Forderungen nach quantitativem und qualitativem Ausbau
In der Erhebung ging es nicht nur um Bestandsaufnahme, denn es wurden zahlreiche Forderungen bzw. Ansätze zur Verbesserung der Lage abgeleitet und formuliert. So wird unter anderem ein bundesweites Ausbauprogramm zur Schaffung von mindestens 400.000 fehlenden Kita-Plätzen für alle Altersgruppen gefordert. Mit Blick auf Schule werden ein dauerhaftes Bund-Länder-Investitionsprogramm auf Basis eines Sondervermögens für Schulbau, Ausstattung und Personal sowie eine fachpolitisch ausgewogene Aufweichung des Kooperationsverbotes im Bildungswesen als notwendig angesehen. Auch der Aufbau multiprofessioneller Teams und flächendeckender Hilfssysteme in der Schule – inklusive Ausbau und Absicherung sozialpädagogischer und schulpsychologischer Dienste – wird mit Nachdruck gefordert. In dem Zusammenhang werden ein Bund-Länder-Sofortprogramm zur Stärkung und Absicherung freier Jugendarbeit als Pflichtaufgabe kommunaler Daseinsvorsorge sowie allgemein die langfristige finanzielle Absicherung von Strukturen und Personal in der freien Jugendarbeit als essenziell eingestuft.

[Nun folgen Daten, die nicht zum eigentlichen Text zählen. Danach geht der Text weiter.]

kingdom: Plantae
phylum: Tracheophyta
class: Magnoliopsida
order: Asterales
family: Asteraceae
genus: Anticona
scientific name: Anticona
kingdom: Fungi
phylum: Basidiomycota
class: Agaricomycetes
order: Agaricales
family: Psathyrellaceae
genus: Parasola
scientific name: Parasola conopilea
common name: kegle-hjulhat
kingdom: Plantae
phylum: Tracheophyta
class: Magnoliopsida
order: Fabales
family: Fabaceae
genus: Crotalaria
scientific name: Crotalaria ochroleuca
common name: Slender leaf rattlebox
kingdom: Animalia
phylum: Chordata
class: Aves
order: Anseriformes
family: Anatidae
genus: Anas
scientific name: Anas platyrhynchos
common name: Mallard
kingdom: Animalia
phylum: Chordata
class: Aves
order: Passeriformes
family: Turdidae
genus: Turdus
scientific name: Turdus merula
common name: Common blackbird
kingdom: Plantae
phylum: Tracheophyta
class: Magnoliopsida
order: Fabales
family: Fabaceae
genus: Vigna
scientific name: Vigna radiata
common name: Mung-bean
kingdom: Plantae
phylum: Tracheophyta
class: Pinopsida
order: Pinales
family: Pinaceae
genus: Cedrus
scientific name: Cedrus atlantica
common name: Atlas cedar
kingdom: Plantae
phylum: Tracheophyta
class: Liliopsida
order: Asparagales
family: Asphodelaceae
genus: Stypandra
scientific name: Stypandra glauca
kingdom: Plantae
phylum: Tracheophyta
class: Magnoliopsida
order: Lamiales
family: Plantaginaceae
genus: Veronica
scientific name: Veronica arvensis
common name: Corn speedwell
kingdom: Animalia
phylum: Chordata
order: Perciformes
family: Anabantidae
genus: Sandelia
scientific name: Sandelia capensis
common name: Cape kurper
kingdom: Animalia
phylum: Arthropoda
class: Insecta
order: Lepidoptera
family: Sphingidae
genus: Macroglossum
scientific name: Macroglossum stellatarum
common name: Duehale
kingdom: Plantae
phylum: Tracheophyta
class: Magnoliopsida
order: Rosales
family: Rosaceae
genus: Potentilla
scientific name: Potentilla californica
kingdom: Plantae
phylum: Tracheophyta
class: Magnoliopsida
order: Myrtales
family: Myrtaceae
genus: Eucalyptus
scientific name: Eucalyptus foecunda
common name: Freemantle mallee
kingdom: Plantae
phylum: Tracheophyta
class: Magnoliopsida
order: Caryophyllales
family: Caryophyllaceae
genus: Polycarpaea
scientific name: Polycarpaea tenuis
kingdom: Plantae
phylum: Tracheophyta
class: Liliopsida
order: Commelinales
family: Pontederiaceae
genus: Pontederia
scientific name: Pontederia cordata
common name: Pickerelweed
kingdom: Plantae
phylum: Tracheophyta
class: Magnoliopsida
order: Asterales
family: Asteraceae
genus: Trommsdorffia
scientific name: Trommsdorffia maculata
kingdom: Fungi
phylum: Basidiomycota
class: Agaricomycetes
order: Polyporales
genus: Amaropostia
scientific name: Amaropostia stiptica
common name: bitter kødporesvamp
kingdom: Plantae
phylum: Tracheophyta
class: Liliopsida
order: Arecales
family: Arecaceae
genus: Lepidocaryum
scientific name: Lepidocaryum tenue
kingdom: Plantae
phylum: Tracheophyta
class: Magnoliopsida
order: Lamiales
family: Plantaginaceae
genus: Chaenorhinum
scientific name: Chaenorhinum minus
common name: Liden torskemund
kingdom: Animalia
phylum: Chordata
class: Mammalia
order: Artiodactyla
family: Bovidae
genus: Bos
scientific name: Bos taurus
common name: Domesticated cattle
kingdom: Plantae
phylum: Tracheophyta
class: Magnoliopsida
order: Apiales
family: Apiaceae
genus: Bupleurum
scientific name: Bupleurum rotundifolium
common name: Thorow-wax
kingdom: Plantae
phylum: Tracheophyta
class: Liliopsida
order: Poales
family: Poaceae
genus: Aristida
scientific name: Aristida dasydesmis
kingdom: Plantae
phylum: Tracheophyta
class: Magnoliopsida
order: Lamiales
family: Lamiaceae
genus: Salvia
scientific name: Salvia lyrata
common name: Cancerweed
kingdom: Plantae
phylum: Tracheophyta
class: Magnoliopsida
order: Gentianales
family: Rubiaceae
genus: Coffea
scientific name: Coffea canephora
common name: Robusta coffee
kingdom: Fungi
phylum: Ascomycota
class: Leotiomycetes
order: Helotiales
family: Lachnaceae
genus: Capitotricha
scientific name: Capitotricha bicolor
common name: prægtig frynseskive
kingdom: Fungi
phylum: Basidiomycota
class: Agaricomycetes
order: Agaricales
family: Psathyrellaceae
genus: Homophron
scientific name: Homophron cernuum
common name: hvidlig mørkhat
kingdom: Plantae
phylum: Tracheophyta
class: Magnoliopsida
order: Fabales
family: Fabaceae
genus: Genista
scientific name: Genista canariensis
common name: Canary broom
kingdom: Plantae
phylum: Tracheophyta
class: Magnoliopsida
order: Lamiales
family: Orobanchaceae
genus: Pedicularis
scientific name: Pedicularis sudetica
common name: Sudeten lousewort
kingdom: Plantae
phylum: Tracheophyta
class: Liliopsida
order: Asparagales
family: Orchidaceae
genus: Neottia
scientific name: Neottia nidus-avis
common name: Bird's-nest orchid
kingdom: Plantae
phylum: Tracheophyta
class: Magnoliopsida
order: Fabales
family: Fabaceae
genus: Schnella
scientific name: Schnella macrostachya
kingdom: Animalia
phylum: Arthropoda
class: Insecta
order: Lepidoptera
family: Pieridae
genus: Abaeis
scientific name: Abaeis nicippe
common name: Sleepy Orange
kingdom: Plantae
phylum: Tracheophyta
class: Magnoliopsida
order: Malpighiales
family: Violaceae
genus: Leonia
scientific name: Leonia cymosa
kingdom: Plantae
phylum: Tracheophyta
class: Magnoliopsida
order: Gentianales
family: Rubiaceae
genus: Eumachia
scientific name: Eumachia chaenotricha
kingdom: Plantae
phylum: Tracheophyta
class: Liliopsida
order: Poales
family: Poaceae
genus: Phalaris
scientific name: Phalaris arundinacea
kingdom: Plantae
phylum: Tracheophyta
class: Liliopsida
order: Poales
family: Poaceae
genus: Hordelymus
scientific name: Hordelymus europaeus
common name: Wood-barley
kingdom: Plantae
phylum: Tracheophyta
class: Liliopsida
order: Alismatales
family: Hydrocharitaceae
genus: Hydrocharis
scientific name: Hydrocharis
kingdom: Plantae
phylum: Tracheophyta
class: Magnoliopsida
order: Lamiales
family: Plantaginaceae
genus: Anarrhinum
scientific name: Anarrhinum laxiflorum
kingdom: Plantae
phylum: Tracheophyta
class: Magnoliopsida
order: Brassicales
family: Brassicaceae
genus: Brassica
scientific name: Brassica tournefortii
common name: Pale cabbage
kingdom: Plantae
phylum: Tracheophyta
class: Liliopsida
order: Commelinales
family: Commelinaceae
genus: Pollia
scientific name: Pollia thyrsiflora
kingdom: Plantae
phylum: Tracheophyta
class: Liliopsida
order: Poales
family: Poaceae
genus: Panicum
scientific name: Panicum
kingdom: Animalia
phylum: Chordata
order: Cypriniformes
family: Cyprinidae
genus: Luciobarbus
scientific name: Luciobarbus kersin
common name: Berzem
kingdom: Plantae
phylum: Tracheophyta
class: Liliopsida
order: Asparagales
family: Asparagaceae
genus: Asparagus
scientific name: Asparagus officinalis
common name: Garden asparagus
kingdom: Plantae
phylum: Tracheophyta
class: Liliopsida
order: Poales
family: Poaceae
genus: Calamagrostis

Weitere Hintergründe sowie den gesamten Bericht finden Sie hier.

Hintergrund
Für den Kinderreport 2026 wurden im Januar 2026 im Auftrag des Deutschen Kinderhilfswerkes von der forsa Gesellschaft für Sozialforschung und statistische Analysen mbH zwei Erhebungen durchgeführt: Befragt wurden 1.006 Kinder und Jugendliche im Alter zwischen 10 und 17 Jahren sowie 1.002 Erwachsene (Allgemeinbevölkerung ab 18 Jahren). Beide Befragungen wurden als Online-Befragung im Rahmen des repräsentativen Online-Panels forsa.omninet durchgeführt. Alle Fragen wurden Kindern und Jugendlichen sowie Erwachsenen gleichermaßen gestellt, allerdings wurde den Kindern und Jugendlichen ein Fragebogen mit Formulierungen vorgelegt, die der Altersgruppe angepasst worden waren.